Low Comedy in Federal Court

When Chattanooga’s Charles Love turned up in federal court in Memphis Tuesday to change his plea to guilty in the Tennessee Waltz matter, he might as well have come straight from Central Casting. Love looked just like what he was charged with being in the scandal – a bagman.

Dressed in a literally baggy brown four-button suit with cuffs that ballooned out low and overflowed onto the floor, erstwhile lobbyist Love let his attorney, Brian Hoss, do all the talking for him as the two of them listened to Judge Daniel Breen read from the indictment and, later, assistant U.S. Attorney Tim DiScenza detail portions of the government’s proof against Love.

The reading of the two documents and Love’s appearance together created a scenario that hinted at every sordid thing one could imagine, not only about the specific crimes of bribery and extortion but about the increasingly disgraced Tennessee legislature itself.

Love had after all led the FBI’s make-believe “eCycle” moneybags men to one of the state Senate’s presumed pillars, the venerable Ward Crutchfield, also of Chattanooga, whose legislative influence could be had, Love told the agents, if they had “gifts to bear.”.

And what the courtroom audience learned about Crutchfield, a co-defendant who has (so far) not changed his plea of not guilty, was in some ways more embarrassing to the senator’s reputation than the offenses he was charged with.

Crutchfield, said DiScenza, fastidiously avoided being so gross as to take into his own hands the eCycle bucks he got and kept asking for. He let his unnamed secretary do that, and when the FBI’s “undercover informant” (presumably the now infamous Tim Willis) came inquiring as to whether the main man had got his money, she was instructed to say that bagman Love had been “mighty nice to us today” or “mighty good to us today.” On those occasions when Crutchfield himself was coaxed into saying something for the FBI’s apparently ubiquitous video- and audio-tapes, he acknowledged receipt with words like “Thank you for being my friend.”

Right. Some friends you got there, Senator.

But the tale of ignominy became pure slapstick when DiScenza’s account got around to the part of the saga involving another co-defendant, state Rep. Chris Newton of Cleveland.

It was not just that Newton, the sole Republican bagged in the FBI operation, was charged with taking the bottom-dollar sum of $4500 for his promise to expedite legislation favorable to eCycle, it developed that middle-man Love had repeatedly skimmed from Newton’s payoffs, sometimes halving them.

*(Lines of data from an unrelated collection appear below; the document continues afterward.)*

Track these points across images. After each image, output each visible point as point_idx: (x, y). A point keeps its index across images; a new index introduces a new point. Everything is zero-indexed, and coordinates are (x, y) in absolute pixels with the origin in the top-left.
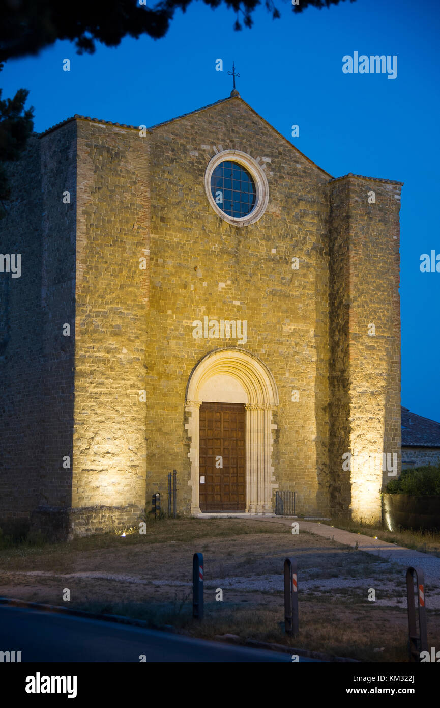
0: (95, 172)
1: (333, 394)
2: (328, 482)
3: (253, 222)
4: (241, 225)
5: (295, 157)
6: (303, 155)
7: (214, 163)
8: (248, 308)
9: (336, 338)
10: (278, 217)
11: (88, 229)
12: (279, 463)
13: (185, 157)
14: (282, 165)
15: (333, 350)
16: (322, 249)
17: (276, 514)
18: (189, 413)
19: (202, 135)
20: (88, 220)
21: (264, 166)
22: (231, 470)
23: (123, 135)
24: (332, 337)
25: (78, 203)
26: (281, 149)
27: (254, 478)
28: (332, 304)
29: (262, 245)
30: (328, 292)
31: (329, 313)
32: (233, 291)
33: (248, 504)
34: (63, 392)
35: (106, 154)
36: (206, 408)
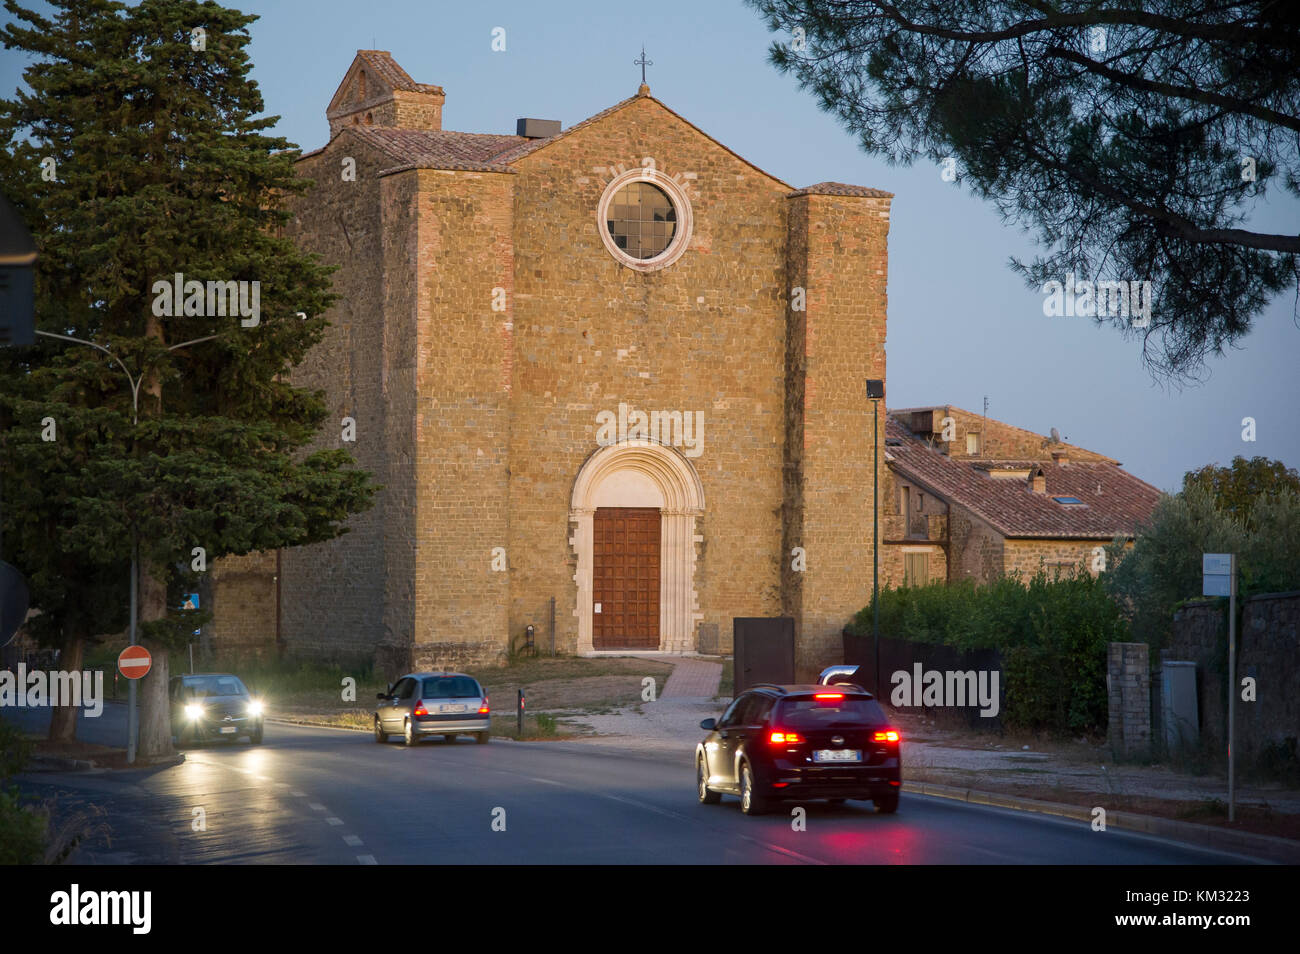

So the poor legislative shlepper ended up, as compensation for the fate that now awaits him, with maybe enough change to run a bar bill at the downtown Sheraton in Nashville, a late-hours hangout for General Assembly types.

Afterward lawyer Hoss met with reporters and assured them, among other things, that despite what they’d heard in court, his suddenly repentant client had “never done anything like this before.”

Right.

Like the other defendants, who include ex- Memphis legislators John Ford and Roscoe Dixon as well as current state Senator Kathryn Bowers, Love was accused of a series of “offenses against the United States.” If Love — as of Tuesday, an ex-Hamilton County school board member — turns state’s evidence, which seems likely, he might get off light on those formal charges, but his offenses against good taste and credibility will be a little harder to expiate.